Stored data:
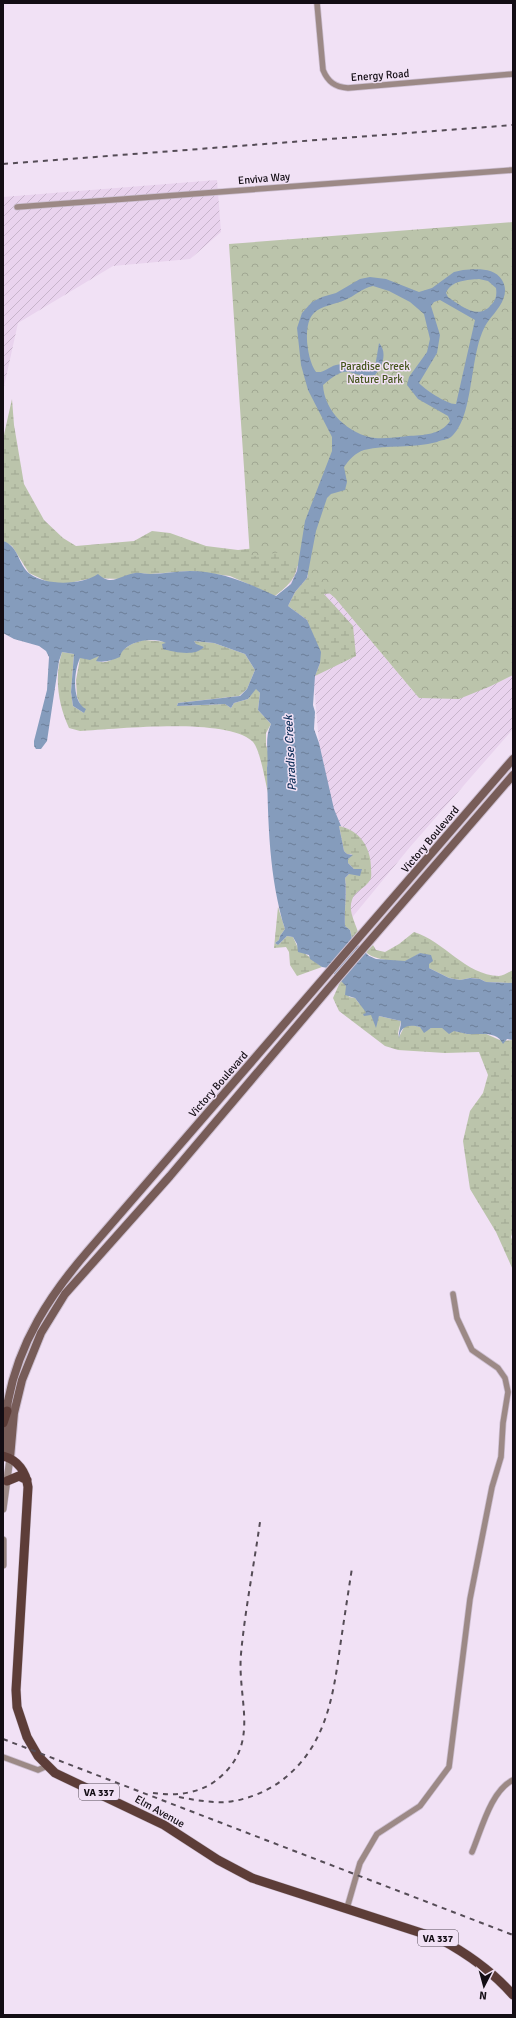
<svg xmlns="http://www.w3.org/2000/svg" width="516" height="2018" font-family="Signika,sans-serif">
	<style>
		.industrial { fill: url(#industrial-furrows) }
		.wetland { fill: url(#wetland-marsh) }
		.park { fill: url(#park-crowns) }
		.water { fill: url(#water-ripples); fill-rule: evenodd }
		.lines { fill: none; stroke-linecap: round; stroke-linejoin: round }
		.minor-casing { stroke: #cdbfd1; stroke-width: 7 }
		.tertiary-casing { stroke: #cdbfd1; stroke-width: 8 }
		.secondary-casing { stroke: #cdbfd1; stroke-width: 10 }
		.primary-casing { stroke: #cdbfd1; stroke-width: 10 }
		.minor { stroke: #9c8986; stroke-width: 5.5 }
		.tertiary { stroke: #9c8986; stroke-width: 7 }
		.secondary { stroke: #775c58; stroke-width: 8 }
		.primary { stroke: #5d3d38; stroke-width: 9 }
		.rail { stroke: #554c56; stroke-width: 2; stroke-dasharray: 5 5; stroke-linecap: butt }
		.labels { text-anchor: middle; stroke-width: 3; stroke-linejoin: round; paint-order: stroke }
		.shield { fill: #f1e1f5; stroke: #564d58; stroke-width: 1 }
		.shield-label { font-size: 10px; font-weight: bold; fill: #130d14 }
		.street-label { font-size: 11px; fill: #130d14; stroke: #f1e1f5 }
		.park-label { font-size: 11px; fill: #45551c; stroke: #f1e1f5 }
		.water-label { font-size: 12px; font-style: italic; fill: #0e2f58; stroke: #f1e1f5 }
	</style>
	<defs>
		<pattern id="industrial-furrows" width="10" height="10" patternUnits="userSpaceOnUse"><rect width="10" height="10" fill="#e9d3ee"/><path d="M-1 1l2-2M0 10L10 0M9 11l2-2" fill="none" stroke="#c7b4cb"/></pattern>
		<pattern id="wetland-marsh" width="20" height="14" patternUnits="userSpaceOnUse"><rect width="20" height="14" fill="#bbc4ab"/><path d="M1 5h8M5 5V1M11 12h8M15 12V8" fill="none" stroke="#a0a792"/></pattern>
		<pattern id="park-crowns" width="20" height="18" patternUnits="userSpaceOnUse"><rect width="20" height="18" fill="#bbc4ab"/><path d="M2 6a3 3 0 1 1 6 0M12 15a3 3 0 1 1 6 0" fill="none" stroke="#a0a792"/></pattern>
		<pattern id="water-ripples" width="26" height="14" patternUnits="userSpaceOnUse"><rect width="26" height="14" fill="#859cbc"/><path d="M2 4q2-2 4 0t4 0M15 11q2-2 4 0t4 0" fill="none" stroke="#6c7e98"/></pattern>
	</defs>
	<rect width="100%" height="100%" fill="#f1e1f5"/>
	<path class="industrial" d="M217,180L221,232L190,259L113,266L18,323L3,391V197Z
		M281,552L335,598L419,698L491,686L513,675V729L410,847L341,931L333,905L314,685Z"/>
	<path class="wetland" d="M12,399L14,425L24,484L44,520L63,538L76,546L134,541L152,531L170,533L206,546L238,550L265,547L274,521L334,593L324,594L353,626L356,656L315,676L320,663L307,620L288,606L295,592L307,578L310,569L298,560C297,578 289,585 275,596L230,576L191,571L150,574L135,573L121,579L92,578L65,584L48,582L29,573L12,546L3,541V439Z
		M143,640L196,644L194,641L214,643L245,654L255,670L247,689L239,696L178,703L177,706L225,704L231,708L234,703L248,699L256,688L260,693L258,710L271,724L266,733V745L269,755L267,768L268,793C265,781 260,748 252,741C225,717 117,729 80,731L69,728C58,704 54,677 62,652L74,654L71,692L73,706L84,713L77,697L76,680L80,658L99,656L97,661C110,666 118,654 127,647C132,643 138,642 143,640Z
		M339,826C360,830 371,848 371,868C371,872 372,877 370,880C366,888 354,891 352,900C348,911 355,922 358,932L352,939L350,930L345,926C344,910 347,894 345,878L349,874L362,870L354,869L348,863V859L352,854H347L344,851Z
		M278,907L285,929L280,936L279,940L275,943L278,945L287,936L293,937L298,948L322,967L297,976L290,965L289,952L286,947L274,948Z
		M414,932C444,941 465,975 499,976C503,976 509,972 513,970V983L486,982L480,979L470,978L460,980L449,978L429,968V964L420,953C415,956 410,960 406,961C398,963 371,959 366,952L373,945L376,950L385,952L399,944Z
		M341,980L346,986L349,997L355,998C363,1009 368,1011 377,1020L379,1016L401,1021L398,1033L399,1037L404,1027L410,1024L420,1027L425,1031L431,1028H442L468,1034L484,1033L502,1041L513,1040V1231L511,1237L513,1242V1270L496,1232L470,1189L463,1141L470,1111L483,1093L488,1075L479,1052L445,1053L398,1050L385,1046L339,1011L333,998Z"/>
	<path class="park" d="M513,222V675L491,686L459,699L419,698L335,598L281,552L250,557L229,244Z"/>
	<path class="water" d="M463,270C476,269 494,267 502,280C511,295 498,309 489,320C468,347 476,416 451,437C447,440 441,440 437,442C413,449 388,444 364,450C355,453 349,460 344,467L347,482L345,490L331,494L327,498L316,531L307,578L295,592L288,606L307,620L321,652L320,663L315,676L313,705L315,712L314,729L319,743L334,809L341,826H339L344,851L347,854L353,855L348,859V863L354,869H362L360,876L349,874L345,878C347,894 344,910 345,926L350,930L352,939L369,956L376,959L405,961L420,953L431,955L433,961L429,964V968L449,978L460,980L470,978L480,979L486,982L513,983V1040L507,1039L503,1044C497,1030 479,1035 467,1034C463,1033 458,1032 454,1031L449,1034L442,1028H431L424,1033L420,1027C408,1024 400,1026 399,1039C398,1032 401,1028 401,1021L379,1016L376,1028L371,1015L364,1016L363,1014L366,1013L365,1011L355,998L345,995L346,986L328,968L322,967L310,959L309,955L298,952L297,944L293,937L287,936L278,945L275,943L279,940L280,936L285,929C269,878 268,822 267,768C269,752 264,739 271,724L258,710L260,693L256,689L248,699L234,703L231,708L225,704L177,706L178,703L240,696L247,689L255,670L245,654L214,643L194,641L196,644L204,647C195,657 174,652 163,649L162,644L166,643C154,636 123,641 120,657C113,660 103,663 96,661L99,656L90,660L80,658C74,671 71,701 86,709L84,713L73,706L71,692L74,654L62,652L59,661L47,741L41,749H36L34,746V741L47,690L49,657L46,651L39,646L14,639L3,633V541C19,546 18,565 30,574C46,586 82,585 98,574C112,587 120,575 135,573C140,572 145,574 150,574C164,574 177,571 190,571C221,571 248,583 276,596L291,584L297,571L305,521L332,451V437L308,390L301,365L297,328L302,313L312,302L322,297L336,293L360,279L370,277L386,279L419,292L432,288L454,272ZM479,279L488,281L496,288C497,295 496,300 491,305C478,321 460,305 448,297L446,293C451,280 468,280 479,279ZM373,286L389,291L410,302L424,314L430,339L427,352L409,377L407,385L418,399L448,416L450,421C441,435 423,435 408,436C398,437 385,439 375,438C349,435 324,411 323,385C352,360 346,379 375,375C382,367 388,353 379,343L375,367L368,371C359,369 346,362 336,365C328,367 325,373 316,372C307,360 302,324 314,313C321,306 336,304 345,300C355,296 362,288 373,286ZM440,300L475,320L456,404C448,405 424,389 419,383L437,353L440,335L431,306L434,302Z"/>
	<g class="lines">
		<defs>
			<path id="minor" d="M317,3L323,70C328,82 335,87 348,88L513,74
				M17,207L513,170
				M3,1757L38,1770L47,1766
				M472,1852C481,1831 491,1790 513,1780
				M347,1908L360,1863L377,1834L420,1806L449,1767L470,1599L492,1487L501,1457L503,1423L508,1392L505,1378L498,1368L472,1350L457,1318L453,1294"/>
			<path id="tertiary" d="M3,1509L10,1458
				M3,1540V1565"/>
			<path id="secondary" d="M3,1456C5,1437 5,1419 8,1401C19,1342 50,1295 88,1251L513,759
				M10,1458L14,1413L22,1380L41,1333L65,1294L170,1176L329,988L513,775"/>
			<path id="primary" d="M3,1423L7,1411
				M3,1456C18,1460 26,1472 28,1487L16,1690L17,1707L27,1737L38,1756L55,1773L164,1825L218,1860L252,1878L440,1939C468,1954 492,1971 513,1995
				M7,1481L19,1476L27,1480"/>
		</defs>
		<use href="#minor" class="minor-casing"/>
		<use href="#tertiary" class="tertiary-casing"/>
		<use href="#secondary" class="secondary-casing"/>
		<use href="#primary" class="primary-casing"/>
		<use href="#minor" class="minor"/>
		<use href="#tertiary" class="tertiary"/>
		<use href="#secondary" class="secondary"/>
		<use href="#primary" class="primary"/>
		<path class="rail" d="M3,164L513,125
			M3,1739L513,1935
			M153,1793C176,1796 201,1794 219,1778C261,1743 237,1700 241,1654C245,1610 254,1565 260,1522
			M179,1797C195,1800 211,1803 227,1802C246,1800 266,1792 281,1781C325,1748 333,1699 340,1647C344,1620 348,1594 352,1568"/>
	</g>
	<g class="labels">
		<g class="shield">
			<rect x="79" y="1784" width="40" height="16" rx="3"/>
			<rect x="418" y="1930" width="40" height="16" rx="3"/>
		</g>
		<g class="shield-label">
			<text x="99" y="1796">VA 337</text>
			<text x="438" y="1942">VA 337</text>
		</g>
		<g class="street-label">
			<text transform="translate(380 75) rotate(-4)" y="4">Energy Road</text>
			<text transform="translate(264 178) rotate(-5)" y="4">Enviva Way</text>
			<text transform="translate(430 839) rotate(-50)" y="4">Victory Boulevard</text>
			<text transform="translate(218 1084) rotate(-49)" y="4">Victory Boulevard</text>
			<text transform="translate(160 1811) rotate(29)" y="4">Elm Avenue</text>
		</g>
		<g class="park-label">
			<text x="375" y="370">Paradise Creek<tspan x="375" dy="13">Nature Park</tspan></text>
		</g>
		<g class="water-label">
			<text transform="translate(290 753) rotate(-93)" y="4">Paradise Creek</text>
		</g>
	</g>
	<rect width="516" height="2018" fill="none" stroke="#130d14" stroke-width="8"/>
	<g transform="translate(484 1986) rotate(186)" stroke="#f1e1f5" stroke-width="3" paint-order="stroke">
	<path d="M0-3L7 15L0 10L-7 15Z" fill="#130d14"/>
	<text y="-6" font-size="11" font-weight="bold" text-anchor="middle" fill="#130d14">N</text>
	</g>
</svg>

#### [Exercise instructions]
Output exactly the lines from the one containing "M3,1739L513,1935" through the last line of the entries, both ends included.

#### [Response for this exercise]
			M3,1739L513,1935
			M153,1793C176,1796 201,1794 219,1778C261,1743 237,1700 241,1654C245,1610 254,1565 260,1522
			M179,1797C195,1800 211,1803 227,1802C246,1800 266,1792 281,1781C325,1748 333,1699 340,1647C344,1620 348,1594 352,1568"/>
	</g>
	<g class="labels">
		<g class="shield">
			<rect x="79" y="1784" width="40" height="16" rx="3"/>
			<rect x="418" y="1930" width="40" height="16" rx="3"/>
		</g>
		<g class="shield-label">
			<text x="99" y="1796">VA 337</text>
			<text x="438" y="1942">VA 337</text>
		</g>
		<g class="street-label">
			<text transform="translate(380 75) rotate(-4)" y="4">Energy Road</text>
			<text transform="translate(264 178) rotate(-5)" y="4">Enviva Way</text>
			<text transform="translate(430 839) rotate(-50)" y="4">Victory Boulevard</text>
			<text transform="translate(218 1084) rotate(-49)" y="4">Victory Boulevard</text>
			<text transform="translate(160 1811) rotate(29)" y="4">Elm Avenue</text>
		</g>
		<g class="park-label">
			<text x="375" y="370">Paradise Creek<tspan x="375" dy="13">Nature Park</tspan></text>
		</g>
		<g class="water-label">
			<text transform="translate(290 753) rotate(-93)" y="4">Paradise Creek</text>
		</g>
	</g>
	<rect width="516" height="2018" fill="none" stroke="#130d14" stroke-width="8"/>
	<g transform="translate(484 1986) rotate(186)" stroke="#f1e1f5" stroke-width="3" paint-order="stroke">
	<path d="M0-3L7 15L0 10L-7 15Z" fill="#130d14"/>
	<text y="-6" font-size="11" font-weight="bold" text-anchor="middle" fill="#130d14">N</text>
	</g>
</svg>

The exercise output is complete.